True Stories – Blu-Ray Review

True Stories is the one and only film that David Byrne has directed. Made at the tail end of his time with Talking Heads, which had basically fallen apart at that point. Although they did release a few more albums, Byrne and his bandmates had fallen out. The divide could already be seen in the concert film, Stop Making Sense, two years previously.

Byrne was already a huge film nut, and he had the idea to make a sort of Americana musical set in Texas. The result is a good, but not quite great, movie. The idea came from the fact that Byrne was reading a lot of Weekly World News at the time, and getting really into country music as well. This comes out through the songs in the film as well as in some of the songs on Little Creatures.

There’s no real narrative, but it’s a set of vignettes wrapped around a cowboy hat-wearing narrator played by Byrne. The closest thing to a main character is Louis Fyne, played by John Goodman, who at this time was not widely known. True Stories was one of Goodman’s first film roles, coming before he became well-known from the sitcom Roseanne and his part in the Coen Brothers’ Raising Arizona. Fyne is a country-singing technician who’s unlucky in love. The stories occur in the fictional town of Virgil, which is about to celebrate its 150th anniversary.

The result is kind of what you would expect from a David Byrne movie. You have a cast of oddball characters, including a performance from Spalding Grey, and a conspiracy-theorist preacher who owes more than a small debt to the Church of the Sub-Genius (of which Byrne is a member). Some of the best moments come from characters that never appear again, such as one shot with a man who spontaneously starts dancing in his office, a striking image seen in silhouette.

The film received plenty of very good reviews at the time, but nobody saw it, and it didn’t make any money. It’s beautifully designed, as you would expect, with heightened colours and an amazing fashion-show sequence in a mall that owes a lot to Fellini. This is where the famous grass suit comes in. And it is a sort of musical, although no one breaks out into song the music is important to moving the movie forward. Unlike the album True Stories, the songs in the film are sung primarily by the actors in the film.

It’s a series of quirky observations, both good and bad, about 1980s America, and especially Texas.
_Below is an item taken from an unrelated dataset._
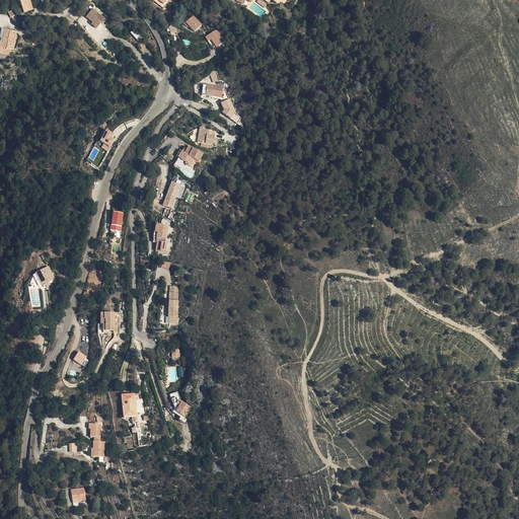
[(12,0),(16,9),(25,5),(23,0),(12,0)]
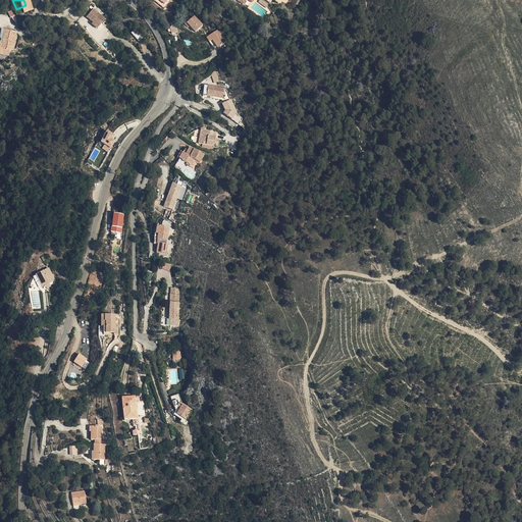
[(5,5),(3,6),(0,6),(3,13),(5,12),(7,16),(11,14),(5,5)]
There are parallels to David Lynch’s films from the period, who shares a certain innocence with Byrne, and Jonathan Demme’s way of looking at the US. Demme had, of course, encouraged Byrne to make a movie after working with him on Stop Making Sense. Byrne described the result as a project with songs based on stories from tabloid newspapers—“like 60 Minutes on acid.”

At the time there were several films where rock stars got involved in filmmaking or got serious film roles, such as Prince’s Under the Cherry Moon, the Paul Schrader film made with Joan Jett Light of Day, or Sting’s turns in Dune and Brimstone and Treacle. But generally these were about enhancing box office takings, not because the star in question was seen as a real artist.

The film has been remastered in 4K. Fans who want to save some money will be pleased to hear that the new Criterion edition includes all the original versions of the songs from the film on the soundtrack CD, including Goodman’s version of “People Like Us” (the album True Stories has only Talking Heads versions of the film songs.) There’s a new making-of with interviews with Byrne, screenwriter Stephen Tobolowski, and others; a making-of that came out at the same time as the film; another featurette that takes the makers of the original documentary back to the town where True Stories was filmed to see what’s changed; about 14 minutes of deleted scenes; a short documentary about graphic designer Tibor Kalman, whose style was a big influence on Byrne and the film; plus a big booklet with new essays, archival writing, and Byrne’s own tabloid clippings that he used for inspiration.

It’s a shame that Byrne hasn’t made another narrative film—he probably should.